Het ziet er niet goed uit voor Griekenland. De Eurogroep wil geen geld meer in het land steken en dat lijkt de opmaat tot een faillissement. Er werd al lang gespeculeerd over een vertrek van Griekenland uit de eurozone of uit de hele EU, maar nu lijken die speculaties meer dan ooit een reële mogelijkheid. Daarmee kan de nieuwe speculatie beginnen: wat betekent dit voor de EU?
De eurosceptici weten het antwoord al: een mogelijke Grexit is goed nieuws. Zij roepen dat ook over een mogelijke Brexit: zij hopen dat het aangekondigde referendum in Groot-Brittannië laat zien dat de Britse bevolking uit de EU wil vertrekken. In de redenatie van deze eurosceptici is een kleinere EU goed: als landen uit de euro of uit de hele unie stappen komt het ideaal van een “Europa zonder EU” dichterbij. Toch is het verstandig er rekening mee te houden dat een Grexit of Brexit vooral tot méér EU leidt, niet minder.
De neiging van de Europese instellingen is al sinds de start van de Europese samenwerking dat ze werken aan “meer Europa”. Er komen steeds meer regels uit Brussel waar de lidstaten zich aan moeten houden. Dat dit een uiterst actueel thema is, laat de Eurotop van afgelopen week zien: moeten lidstaten worden verplicht een bepaald aantal bootvluchtelingen op te nemen? Moeten er verplichte quota komen? De Oost-Europese regeringsleiders hadden er geen zin in, maar anders was het er gekomen: weer een beetje meer macht voor Brussel.
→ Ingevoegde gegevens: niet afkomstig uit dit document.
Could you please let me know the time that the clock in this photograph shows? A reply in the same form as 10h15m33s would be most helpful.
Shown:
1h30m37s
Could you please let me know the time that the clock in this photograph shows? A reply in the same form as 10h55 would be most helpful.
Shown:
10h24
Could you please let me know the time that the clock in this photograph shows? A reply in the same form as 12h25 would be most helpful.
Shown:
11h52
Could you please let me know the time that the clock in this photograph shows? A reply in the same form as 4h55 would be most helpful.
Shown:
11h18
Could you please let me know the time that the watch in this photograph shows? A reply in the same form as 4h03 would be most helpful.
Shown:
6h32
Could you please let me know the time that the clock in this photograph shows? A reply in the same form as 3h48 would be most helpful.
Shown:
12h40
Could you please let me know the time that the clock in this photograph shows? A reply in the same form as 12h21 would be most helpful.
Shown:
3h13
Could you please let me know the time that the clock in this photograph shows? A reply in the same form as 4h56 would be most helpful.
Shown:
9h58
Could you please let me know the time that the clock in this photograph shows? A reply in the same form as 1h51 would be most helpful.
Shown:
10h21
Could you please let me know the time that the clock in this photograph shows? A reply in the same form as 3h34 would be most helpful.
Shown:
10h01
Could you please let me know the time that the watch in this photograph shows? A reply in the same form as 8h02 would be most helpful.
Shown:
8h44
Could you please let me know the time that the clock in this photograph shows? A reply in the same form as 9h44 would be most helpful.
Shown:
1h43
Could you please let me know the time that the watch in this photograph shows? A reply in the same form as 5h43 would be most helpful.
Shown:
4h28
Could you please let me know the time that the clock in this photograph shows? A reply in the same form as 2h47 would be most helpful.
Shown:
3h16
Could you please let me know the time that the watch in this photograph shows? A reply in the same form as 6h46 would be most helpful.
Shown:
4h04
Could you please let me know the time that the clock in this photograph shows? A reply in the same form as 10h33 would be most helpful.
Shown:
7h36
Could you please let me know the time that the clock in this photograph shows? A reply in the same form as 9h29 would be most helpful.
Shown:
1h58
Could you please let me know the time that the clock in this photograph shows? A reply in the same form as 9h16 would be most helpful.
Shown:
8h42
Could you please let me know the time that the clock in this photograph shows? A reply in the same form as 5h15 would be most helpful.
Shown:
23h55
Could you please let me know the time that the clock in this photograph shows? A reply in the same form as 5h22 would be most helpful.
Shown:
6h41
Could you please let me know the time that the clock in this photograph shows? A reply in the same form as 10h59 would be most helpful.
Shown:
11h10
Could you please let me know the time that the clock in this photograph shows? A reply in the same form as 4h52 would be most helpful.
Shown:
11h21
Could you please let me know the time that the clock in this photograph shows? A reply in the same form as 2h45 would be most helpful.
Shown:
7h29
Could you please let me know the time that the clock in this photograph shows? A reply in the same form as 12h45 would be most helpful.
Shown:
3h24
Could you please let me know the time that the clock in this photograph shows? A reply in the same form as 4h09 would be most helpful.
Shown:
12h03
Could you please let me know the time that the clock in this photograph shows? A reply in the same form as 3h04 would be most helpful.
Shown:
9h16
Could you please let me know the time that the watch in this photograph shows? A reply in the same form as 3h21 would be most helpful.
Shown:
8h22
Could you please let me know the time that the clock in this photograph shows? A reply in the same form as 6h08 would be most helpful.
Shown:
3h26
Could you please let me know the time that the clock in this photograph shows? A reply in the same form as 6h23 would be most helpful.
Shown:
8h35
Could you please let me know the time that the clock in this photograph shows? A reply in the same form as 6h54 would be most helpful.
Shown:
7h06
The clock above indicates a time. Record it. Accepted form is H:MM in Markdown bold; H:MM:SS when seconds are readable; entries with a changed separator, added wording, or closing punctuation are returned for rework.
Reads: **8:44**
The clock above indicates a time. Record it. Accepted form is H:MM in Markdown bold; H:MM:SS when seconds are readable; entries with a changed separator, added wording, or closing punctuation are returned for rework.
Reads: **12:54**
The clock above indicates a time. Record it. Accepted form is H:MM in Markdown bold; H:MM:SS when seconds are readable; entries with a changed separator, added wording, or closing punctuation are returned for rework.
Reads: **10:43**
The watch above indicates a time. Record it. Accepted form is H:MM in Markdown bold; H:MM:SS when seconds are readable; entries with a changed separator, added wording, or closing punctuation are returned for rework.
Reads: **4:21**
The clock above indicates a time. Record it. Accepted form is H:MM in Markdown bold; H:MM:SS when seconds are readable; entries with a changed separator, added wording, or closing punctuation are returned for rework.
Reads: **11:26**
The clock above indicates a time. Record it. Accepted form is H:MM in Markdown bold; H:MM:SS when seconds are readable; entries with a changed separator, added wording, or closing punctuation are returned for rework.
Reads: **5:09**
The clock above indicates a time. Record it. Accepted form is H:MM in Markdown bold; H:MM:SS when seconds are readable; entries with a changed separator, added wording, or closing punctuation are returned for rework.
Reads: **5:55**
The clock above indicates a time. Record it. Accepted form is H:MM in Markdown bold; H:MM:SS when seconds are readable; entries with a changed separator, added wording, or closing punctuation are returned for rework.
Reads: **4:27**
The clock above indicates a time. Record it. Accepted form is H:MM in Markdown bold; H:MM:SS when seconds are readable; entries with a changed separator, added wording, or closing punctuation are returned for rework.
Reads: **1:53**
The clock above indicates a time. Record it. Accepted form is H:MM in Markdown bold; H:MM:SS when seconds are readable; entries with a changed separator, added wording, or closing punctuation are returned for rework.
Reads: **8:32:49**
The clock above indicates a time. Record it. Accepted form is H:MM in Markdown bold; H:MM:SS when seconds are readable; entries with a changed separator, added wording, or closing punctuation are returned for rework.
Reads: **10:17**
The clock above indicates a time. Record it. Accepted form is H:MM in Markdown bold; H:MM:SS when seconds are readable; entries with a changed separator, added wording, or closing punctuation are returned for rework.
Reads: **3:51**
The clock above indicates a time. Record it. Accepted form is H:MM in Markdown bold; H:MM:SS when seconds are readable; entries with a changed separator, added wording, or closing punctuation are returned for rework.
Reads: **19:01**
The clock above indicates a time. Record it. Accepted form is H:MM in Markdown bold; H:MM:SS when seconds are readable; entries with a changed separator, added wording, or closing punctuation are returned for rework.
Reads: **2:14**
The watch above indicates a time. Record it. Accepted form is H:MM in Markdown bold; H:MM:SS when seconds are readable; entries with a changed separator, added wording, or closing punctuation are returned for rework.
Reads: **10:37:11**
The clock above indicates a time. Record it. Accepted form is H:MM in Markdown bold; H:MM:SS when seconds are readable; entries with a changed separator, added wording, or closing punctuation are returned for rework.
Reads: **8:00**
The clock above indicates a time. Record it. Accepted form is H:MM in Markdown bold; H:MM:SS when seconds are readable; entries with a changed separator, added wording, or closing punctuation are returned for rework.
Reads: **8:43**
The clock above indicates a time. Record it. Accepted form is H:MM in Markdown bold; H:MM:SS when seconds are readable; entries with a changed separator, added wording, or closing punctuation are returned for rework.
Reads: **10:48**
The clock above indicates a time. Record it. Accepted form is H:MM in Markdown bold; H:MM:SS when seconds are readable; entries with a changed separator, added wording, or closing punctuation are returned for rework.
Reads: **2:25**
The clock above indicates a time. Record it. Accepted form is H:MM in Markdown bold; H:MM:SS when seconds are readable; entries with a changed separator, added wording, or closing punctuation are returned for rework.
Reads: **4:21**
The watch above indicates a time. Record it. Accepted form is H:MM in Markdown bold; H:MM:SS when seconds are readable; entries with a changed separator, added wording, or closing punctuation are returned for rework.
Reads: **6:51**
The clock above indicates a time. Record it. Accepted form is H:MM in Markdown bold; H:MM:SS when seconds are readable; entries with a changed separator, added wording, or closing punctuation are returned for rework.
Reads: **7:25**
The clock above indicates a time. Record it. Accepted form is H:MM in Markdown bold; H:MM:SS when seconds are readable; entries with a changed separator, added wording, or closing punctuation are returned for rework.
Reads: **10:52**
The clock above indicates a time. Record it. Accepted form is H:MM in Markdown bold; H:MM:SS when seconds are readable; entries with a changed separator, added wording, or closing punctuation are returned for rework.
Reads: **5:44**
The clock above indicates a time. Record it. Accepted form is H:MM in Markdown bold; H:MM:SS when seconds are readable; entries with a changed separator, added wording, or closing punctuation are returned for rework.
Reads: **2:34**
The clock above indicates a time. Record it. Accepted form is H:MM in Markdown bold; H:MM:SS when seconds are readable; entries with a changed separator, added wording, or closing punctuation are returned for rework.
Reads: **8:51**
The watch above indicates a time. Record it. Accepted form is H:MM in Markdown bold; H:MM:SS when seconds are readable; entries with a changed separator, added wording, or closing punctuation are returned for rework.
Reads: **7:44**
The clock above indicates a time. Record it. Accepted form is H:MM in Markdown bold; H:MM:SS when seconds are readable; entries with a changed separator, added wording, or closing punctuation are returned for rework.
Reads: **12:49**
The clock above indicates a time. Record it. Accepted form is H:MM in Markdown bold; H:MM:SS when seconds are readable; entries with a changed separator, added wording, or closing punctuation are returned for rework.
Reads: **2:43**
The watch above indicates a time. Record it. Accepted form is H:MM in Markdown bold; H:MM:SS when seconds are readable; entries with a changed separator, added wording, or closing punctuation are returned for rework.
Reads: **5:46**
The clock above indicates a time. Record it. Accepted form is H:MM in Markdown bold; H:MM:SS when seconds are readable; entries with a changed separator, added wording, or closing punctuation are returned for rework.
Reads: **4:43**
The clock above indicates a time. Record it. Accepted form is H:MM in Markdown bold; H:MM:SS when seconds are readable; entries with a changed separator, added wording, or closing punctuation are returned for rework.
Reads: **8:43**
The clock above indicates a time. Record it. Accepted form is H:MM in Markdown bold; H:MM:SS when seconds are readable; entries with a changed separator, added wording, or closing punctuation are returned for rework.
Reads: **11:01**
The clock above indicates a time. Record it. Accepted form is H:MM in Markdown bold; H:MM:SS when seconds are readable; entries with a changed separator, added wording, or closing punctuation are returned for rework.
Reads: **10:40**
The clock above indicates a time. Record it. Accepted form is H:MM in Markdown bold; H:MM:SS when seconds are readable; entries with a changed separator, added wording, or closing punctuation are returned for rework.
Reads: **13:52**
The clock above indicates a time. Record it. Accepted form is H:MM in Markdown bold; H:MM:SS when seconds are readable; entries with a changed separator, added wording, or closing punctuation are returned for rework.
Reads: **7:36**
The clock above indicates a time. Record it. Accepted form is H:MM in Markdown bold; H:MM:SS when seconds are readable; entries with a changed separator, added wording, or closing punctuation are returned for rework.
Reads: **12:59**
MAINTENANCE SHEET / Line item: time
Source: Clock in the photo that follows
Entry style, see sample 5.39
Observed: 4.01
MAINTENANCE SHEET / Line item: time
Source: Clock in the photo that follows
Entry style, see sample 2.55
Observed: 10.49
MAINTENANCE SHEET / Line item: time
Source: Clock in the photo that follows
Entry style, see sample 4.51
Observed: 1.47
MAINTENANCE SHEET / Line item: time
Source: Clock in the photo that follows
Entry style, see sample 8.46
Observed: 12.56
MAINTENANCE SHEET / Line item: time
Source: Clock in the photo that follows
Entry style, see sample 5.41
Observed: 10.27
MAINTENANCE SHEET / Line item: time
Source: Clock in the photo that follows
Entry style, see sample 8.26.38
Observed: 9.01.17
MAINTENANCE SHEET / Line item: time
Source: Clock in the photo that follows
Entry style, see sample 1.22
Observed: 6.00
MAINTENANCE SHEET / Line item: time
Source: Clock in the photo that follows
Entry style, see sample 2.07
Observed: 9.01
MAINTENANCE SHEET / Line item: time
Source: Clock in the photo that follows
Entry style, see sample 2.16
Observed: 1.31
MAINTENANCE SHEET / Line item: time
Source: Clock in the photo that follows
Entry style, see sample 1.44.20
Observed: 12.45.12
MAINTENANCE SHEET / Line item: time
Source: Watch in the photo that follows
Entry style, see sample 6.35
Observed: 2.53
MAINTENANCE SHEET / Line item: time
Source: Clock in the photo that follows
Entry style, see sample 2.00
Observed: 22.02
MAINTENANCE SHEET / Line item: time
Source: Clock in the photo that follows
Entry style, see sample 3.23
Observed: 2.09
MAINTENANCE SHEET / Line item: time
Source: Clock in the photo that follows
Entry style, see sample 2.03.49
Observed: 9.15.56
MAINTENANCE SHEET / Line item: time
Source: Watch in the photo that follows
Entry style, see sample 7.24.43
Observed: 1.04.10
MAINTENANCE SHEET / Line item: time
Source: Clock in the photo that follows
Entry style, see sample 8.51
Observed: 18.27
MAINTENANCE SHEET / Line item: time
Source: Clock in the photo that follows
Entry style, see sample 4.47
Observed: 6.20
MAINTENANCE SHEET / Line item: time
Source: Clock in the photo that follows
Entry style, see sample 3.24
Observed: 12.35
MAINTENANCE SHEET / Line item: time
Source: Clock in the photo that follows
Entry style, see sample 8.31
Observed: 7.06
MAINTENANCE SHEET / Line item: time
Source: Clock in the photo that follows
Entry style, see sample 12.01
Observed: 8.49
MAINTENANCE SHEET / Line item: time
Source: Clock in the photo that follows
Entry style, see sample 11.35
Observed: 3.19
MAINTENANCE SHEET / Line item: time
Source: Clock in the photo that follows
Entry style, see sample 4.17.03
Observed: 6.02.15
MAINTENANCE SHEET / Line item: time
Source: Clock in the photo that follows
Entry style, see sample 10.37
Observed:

Leidt een Grexit tot minder Europese samenwerking? Nee, er gebeurt het omgekeerde. Als Griekenland uitstapt omdat het land zich niet wil of niet kan voegen naar de consensus van de andere eurolanden, laat dat pas goed zien hoe dwingend de EU is. Het laat ook zien dat landen kunnen slikken of stikken als ze van EU-regels of afspraken willen afwijken of die eenzijdig willen wijzigen. Hier zien eurosceptici hun zorgen bevestigd: de EU dwingt landen wel degelijk tot allerlei maatregelen.
Maar als je een land wat momenteel het meest dwarsligt eruit gooit, houd je meer consensus over. Die consensus is pro-Europees. Lidstaten moeten zich dan dwingender dan ooit houden aan de Noord-Europese – of simpelweg Duitse – lijn dat lidstaten geen geld over de balk mogen smijten. Zonder dwarsliggers als de Griekse premier Tsipras is er minder tegenspraak. Er komen dus sneller nauwere en meer dwingende regels. Commissievoorzitter Juncker heeft die regels alvast voorgesteld.
Op dezelfde manier geldt dat als Groot-Brittannië – waar men een relatief onafhankelijke koers vaart – uit de EU vertrekt, je een groep landen overhoudt die sneller dan ooit richting een Verenigde Staten van Europa kunnen rennen.
Krijgen Eurosceptici op deze manier wat ze willen? Een kleiner Europa zonder Griekenland of zonder Groot-Brittannië lijkt vooral een overwinning: het geeft hen hoop dat Nederland die stap ook ooit zal zetten. Maar vooralsnog leidt het allemaal tot meer EU.